Lembranças do Dr. Jango
Ibere Teixeira
Parece que foi ontem, mas já se
passaram 43 anos. João Belchior Marques Goulart* foi o único Presidente
brasileiro a morrer no exílio, vítima da intolerância dos militares. Com um
pouco de realidade e ficção, escrevi um livro (Jango-Vítima da ditadura)
conjeturando que foi o general Sylvio Frota quem matou Jango. Ele era Ministro
do Exército do regime e, quando o Presidente decidiu voltar com vida para casa,
expediu ordens para que fosse “imediatamente preso” ao retornar. Isso foi em 09
de setembro de 1976, e aquele coração amargurado de tristeza e solidão não
resistiu: menos de três meses depois, em 6 de dezembro, teve um infarto e
morreu.
Eu era Caixa-Executivo do Banco
do Brasil quando, num dia gelado de inverno, o Empresário Francisco Carlos
Banderó foi sacar dinheiro e me disse: “Estamos indo lá, visitar o Chefe”. Ele
iria com o seo Júlio Madeira e me levaram junto. O doutor Jango fazia
constantes deslocamentos pelas Fazendas, mas, quando chegamos a Maldonado, ele
estava só, envolto na quietude dos campos, chimarreando ao pé da lareira. O
friozito minuano fazia cusco renguear e ele mandou preparar arroz de carreteiro
e um ensopado de espinhaço de ovelha com mandioca, enquanto conversava, fumava
e dispensava o mate para sorver um gole de uísque Johnnie Walker, sem gelo.
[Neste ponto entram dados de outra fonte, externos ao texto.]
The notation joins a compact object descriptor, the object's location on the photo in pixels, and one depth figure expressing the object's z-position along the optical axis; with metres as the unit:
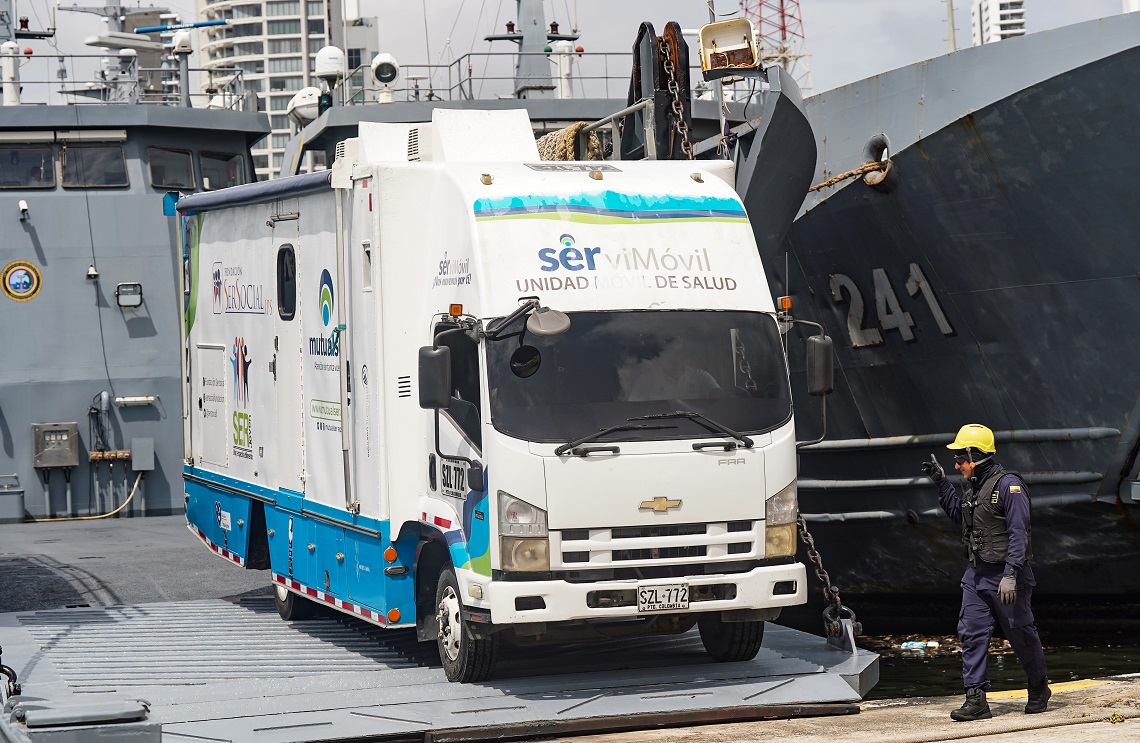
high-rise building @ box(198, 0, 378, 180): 159.00
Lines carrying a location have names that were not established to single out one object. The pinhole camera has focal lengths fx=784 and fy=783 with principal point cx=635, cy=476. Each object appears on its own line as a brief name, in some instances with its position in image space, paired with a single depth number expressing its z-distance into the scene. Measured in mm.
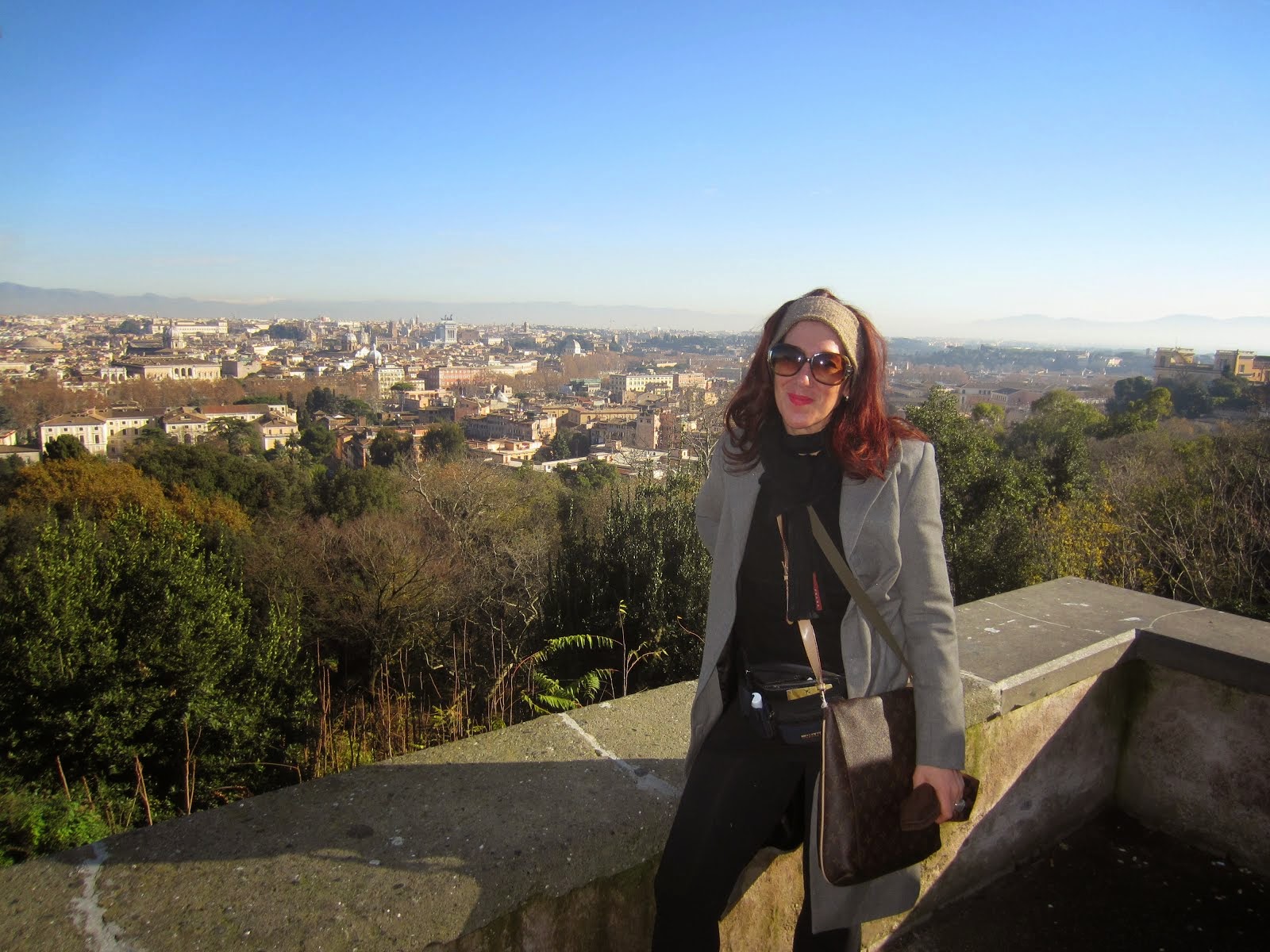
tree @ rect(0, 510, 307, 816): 7820
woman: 999
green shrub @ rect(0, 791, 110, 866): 5035
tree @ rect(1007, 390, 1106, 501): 14523
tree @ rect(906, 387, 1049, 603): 9570
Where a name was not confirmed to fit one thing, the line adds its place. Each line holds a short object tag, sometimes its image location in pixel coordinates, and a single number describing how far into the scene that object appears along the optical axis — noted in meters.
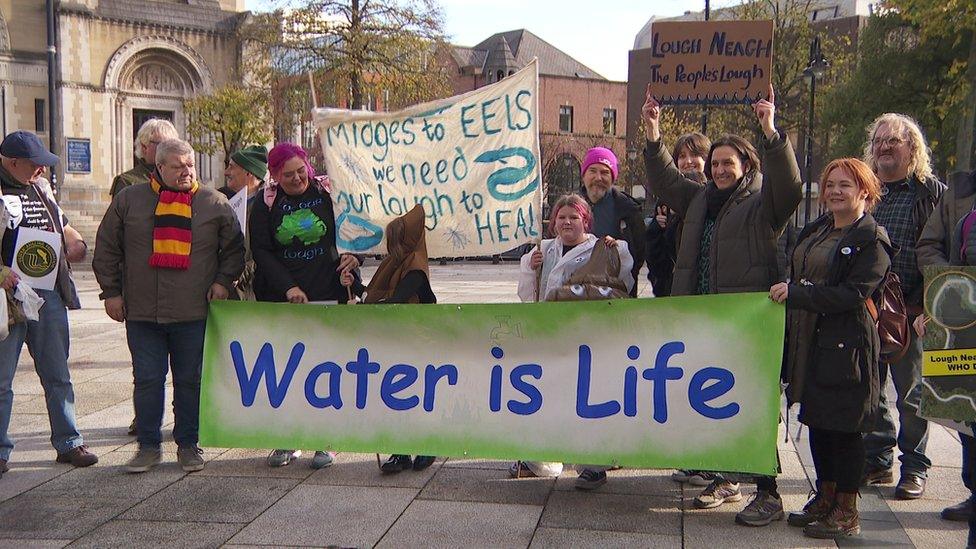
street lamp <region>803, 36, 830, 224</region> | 24.61
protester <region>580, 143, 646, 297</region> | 5.36
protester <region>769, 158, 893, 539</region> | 4.02
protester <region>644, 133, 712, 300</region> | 5.29
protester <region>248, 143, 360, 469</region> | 5.35
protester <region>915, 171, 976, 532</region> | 4.17
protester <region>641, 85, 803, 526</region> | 4.27
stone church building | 35.53
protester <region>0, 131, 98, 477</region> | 5.18
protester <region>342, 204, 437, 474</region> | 5.12
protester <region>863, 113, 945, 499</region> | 4.83
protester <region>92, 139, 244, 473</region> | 5.16
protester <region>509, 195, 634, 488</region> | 4.87
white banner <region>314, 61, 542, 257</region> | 5.16
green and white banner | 4.25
Jango era um típico gaúcho
campechano da fronteira, com seu temperamento afável e leal, telúrico,
resignado ante a violência da ditadura civil e militar que fizera dele um
apátrida. O seu “crime” fora lutar contra as injustiças sociais: era um homem
rico preocupado com a pobreza do seu povo. Nos dizia que “o exílio é uma
invenção do demônio” e que a sua queda, como o suicídio de Getúlio, tinha sido
muito mais uma derrota do povo do que sua própria derrota pessoal.
Após uma boa sesteada, Jango e o
capataz se acotovelaram no listão da mangueira para examinar uma novilhada
Hereford que pretendia vender. Ao sair das casas, de camisa arremangada,
calçando bombacha e alpercatas, se deteve para acariciar o pescoço de uma égua
tordilha, pendurada pelo bico na sombra de um paraíso, adelgaçando à espera dos
arreios. No dia seguinte, quando partimos, alguém olhou o relógio, num gesto
quase mecânico: eram 7 horas da manhã.
Ao lado da peonada, Jango
acompanhou a despedida enforquilhado no serigote do seu pingo malacara, com o
silêncio de um barco distante. O vento soprava despacito sobre a fralda verde
das flechilhas, enquanto um lote de gado pampa pastava na invernada, pisoteando
o chapadão macio das sesmarias. Comandante político de miles de entreveros, o
Dr. Jango assistia, de riba da coxilha, ao seu irremediável toque de silêncio.
Seis meses depois, como um “prisioneiro na ilha de si mesmo”, ele morreu.
*João Belchior Marques Goulart (São Borja,
RS, 1º
de março de 1919
− Mercedes, Uruguai, 6 de
dezembro de 1976),
conhecido popularmente como “Jango”, foi um advogado e político brasileiro,
24° presidente do país, de 1961 a 1964.